Tips for Dealing with Resource Guarding in Dogs

Resource guarding happens when a dog feels something they value (the resource) is threatened. When this happens the dog may display behaviours intended to keep others away from the resource, such as stiffening or hovering over the resource when approached. The pet may also stare, lip curl, growl, bark, snap or lunge, and may even nip or bite if the threat comes too close. If the resource is food, the pet may stop eating, or eat more vigorously.

The following tips are intended as a way to minimize risk and injury to people and pets when resource guarding occurs, but is not designed as a treatment for resource guarding. If you observe resource guarding in your dog, it is best to seek help from a qualified reward based trainer or behaviourist.

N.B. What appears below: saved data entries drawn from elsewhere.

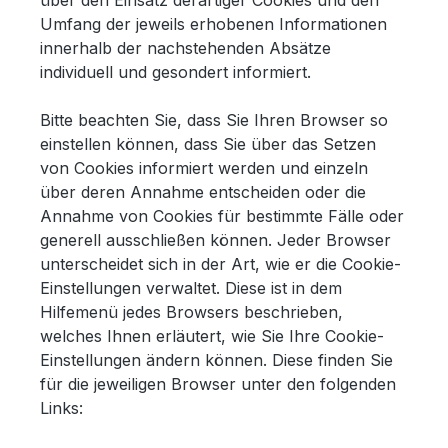
über den Einsatz derartiger Cookies und den
Umfang der jeweils erhobenen Informationen
innerhalb der nachstehenden Absätze
individuell und gesondert informiert.
Bitte beachten Sie, dass Sie Ihren Browser so
einstellen können, dass Sie über das Setzen
von Cookies informiert werden und einzeln
über deren Annahme entscheiden oder die
Annahme von Cookies für bestimmte Fälle oder
generell ausschließen können. Jeder Browser
unterscheidet sich in der Art, wie er die Cookie-
Einstellungen verwaltet. Diese ist in dem
Hilfemenü jedes Browsers beschrieben,
welches Ihnen erläutert, wie Sie Ihre Cookie-
Einstellungen ändern können. Diese finden Sie
für die jeweiligen Browser unter den folgenden
Links:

For Multi-Pet Households: 

  • Reduce mealtime competition by feeding pets in visually and physically separated areas, waiting until all food has been eaten and or cleared away before allowing pets to come back together. Have pets come back together in a different space than the feeding spaces. One idea is to do an activity following mealtime such as an outdoor potty break, short walk or moving into a living room area to relax.
  • If there are specific toys that are highly valued, they may need to be picked up and kept away unless the dog is in their own safe space and separate from other pets.
  • If your dog is approaching a dog known to resource guard who is with their valued resource, interrupt and redirect the approaching dog by calling their name or using a quiet clap and move them into a different area.

Managing Resource Guarding:

  • Ensure anyone looking after your pets are aware of their resource guarding behaviors and know how to manage them.
  • Never go near a pet known to resource guard until they have finished or abandoned their resource and have moved out of the area, then the food or toys may be picked up.
  • If a dog resource guards its bed, provide them their own safe space, so other pets or people do not bother them (such as in a crate). If you need to move the dog from the area, do not force them, but rather entice them with high-value treats, tossed away from the sleeping place.
  • If you need to take something from the dog that they are resource guarding (such as something that is dangerous for them) replace it with something they find even more valuable or direct their attention away, and move them into a different area before you pick up the item or the dog may lunge back at you. In multi-pet households, ensure other pets are safely away before doing this as well.
  • The idea is always to help instill positive and happy feelings in the dog rather than fear of losing their resource, replacing the item with something more valuable so they do not feel threatened.
  • Other distraction ideas that may work include ringing the doorbell, opening the fridge, or a door to go outside to the yard. Grabbing your keys, shoes, or leash like you are going to go for a walk.